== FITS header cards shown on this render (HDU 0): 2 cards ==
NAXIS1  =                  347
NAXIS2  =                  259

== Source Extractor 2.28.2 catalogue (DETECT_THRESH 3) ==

------

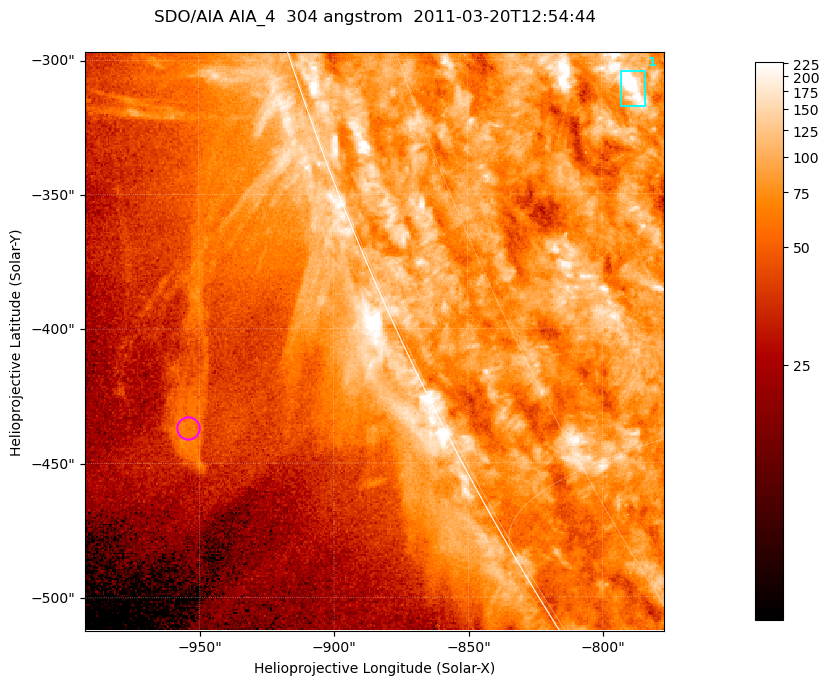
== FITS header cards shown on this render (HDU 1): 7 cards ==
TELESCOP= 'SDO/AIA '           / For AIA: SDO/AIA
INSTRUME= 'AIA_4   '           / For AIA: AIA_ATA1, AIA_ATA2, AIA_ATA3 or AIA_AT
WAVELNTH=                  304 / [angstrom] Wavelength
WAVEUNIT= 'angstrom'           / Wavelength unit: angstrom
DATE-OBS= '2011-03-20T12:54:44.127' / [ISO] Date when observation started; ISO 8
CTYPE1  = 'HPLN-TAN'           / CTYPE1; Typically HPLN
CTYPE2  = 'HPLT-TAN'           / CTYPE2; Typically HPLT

------

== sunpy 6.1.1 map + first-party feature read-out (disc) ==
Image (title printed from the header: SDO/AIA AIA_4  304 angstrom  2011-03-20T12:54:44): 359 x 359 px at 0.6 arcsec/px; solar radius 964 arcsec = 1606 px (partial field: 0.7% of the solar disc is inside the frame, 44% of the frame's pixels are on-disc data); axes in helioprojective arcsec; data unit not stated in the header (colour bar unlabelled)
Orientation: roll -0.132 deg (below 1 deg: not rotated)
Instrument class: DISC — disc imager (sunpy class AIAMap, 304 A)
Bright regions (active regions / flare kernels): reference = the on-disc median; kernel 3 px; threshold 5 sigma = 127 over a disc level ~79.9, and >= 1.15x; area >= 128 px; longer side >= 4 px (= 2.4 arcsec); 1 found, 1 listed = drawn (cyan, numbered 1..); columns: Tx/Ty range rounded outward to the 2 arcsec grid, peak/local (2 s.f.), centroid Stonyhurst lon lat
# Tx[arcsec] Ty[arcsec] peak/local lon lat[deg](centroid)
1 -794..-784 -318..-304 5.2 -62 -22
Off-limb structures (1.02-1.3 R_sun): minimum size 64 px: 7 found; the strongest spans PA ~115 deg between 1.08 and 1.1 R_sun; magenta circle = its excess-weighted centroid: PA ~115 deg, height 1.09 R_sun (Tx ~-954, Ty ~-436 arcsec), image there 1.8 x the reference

------

→ EXERCISE INSTRUCTIONS
Print the stretch of the items from the line that contains "sunpy 6.1.1 map" through the line that contains "Orientation: roll -0.132", both ends included, reproducing each line verbatim.

→ OUTPUT
== sunpy 6.1.1 map + first-party feature read-out (disc) ==
Image (title printed from the header: SDO/AIA AIA_4  304 angstrom  2011-03-20T12:54:44): 359 x 359 px at 0.6 arcsec/px; solar radius 964 arcsec = 1606 px (partial field: 0.7% of the solar disc is inside the frame, 44% of the frame's pixels are on-disc data); axes in helioprojective arcsec; data unit not stated in the header (colour bar unlabelled)
Orientation: roll -0.132 deg (below 1 deg: not rotated)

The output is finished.